### Data under study

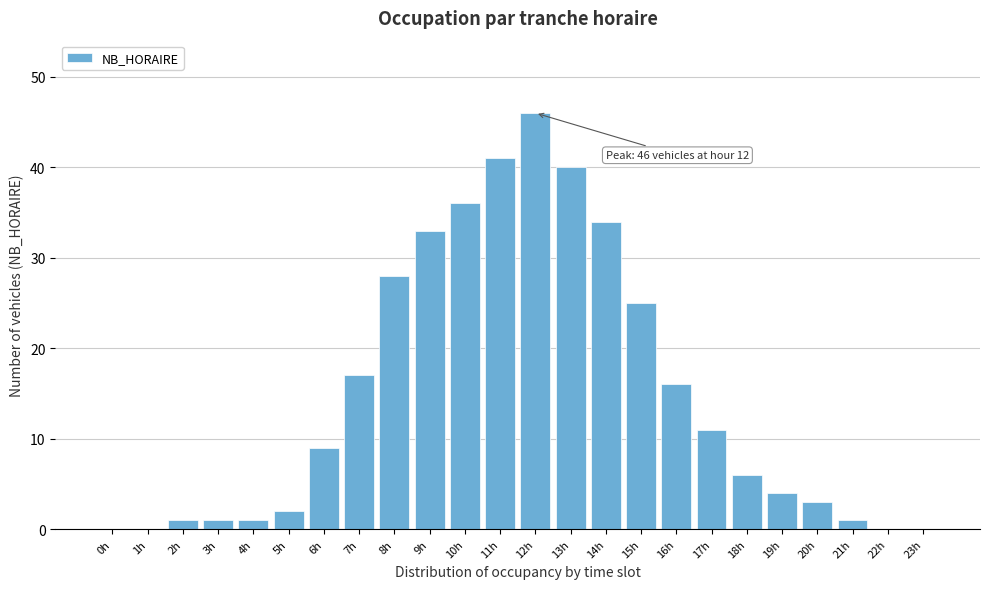

Reading left to right, transcribe all the data shown in this chart.

0h=0	1h=0	2h=1	3h=1	4h=1	5h=2	6h=9	7h=17	8h=28	9h=33	10h=36	11h=41	12h=46	13h=40	14h=34	15h=25	16h=16	17h=11	18h=6	19h=4	20h=3	21h=1	22h=0	23h=0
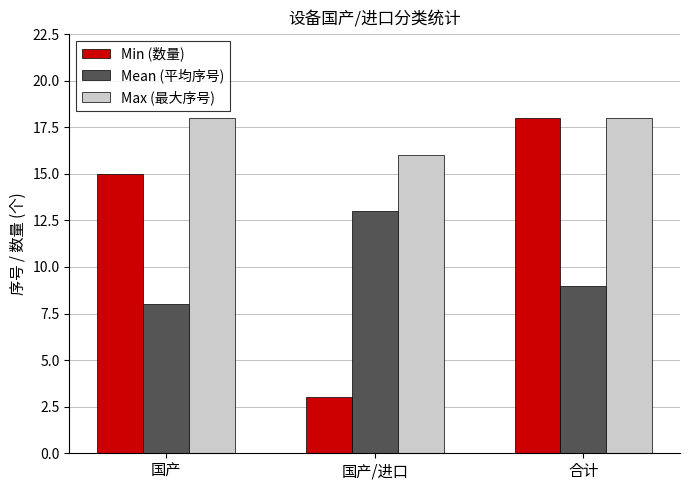

What is the minimum value for Max (最大序号)?

16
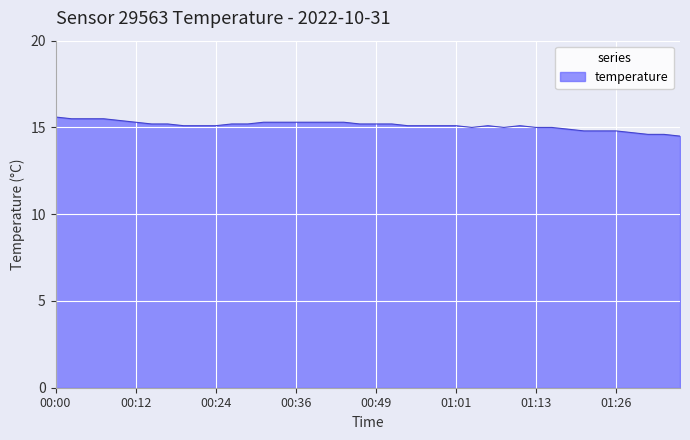

What is the smallest value displayed?

14.5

### Activity
Can you copy out, word for word, the stretch of data from the line containing "What is the minimum value for Max (最大序号)?" through the end of the data, leaving the pictures out?

### Solution to this task
What is the minimum value for Max (最大序号)?

16

What is the smallest value displayed?

14.5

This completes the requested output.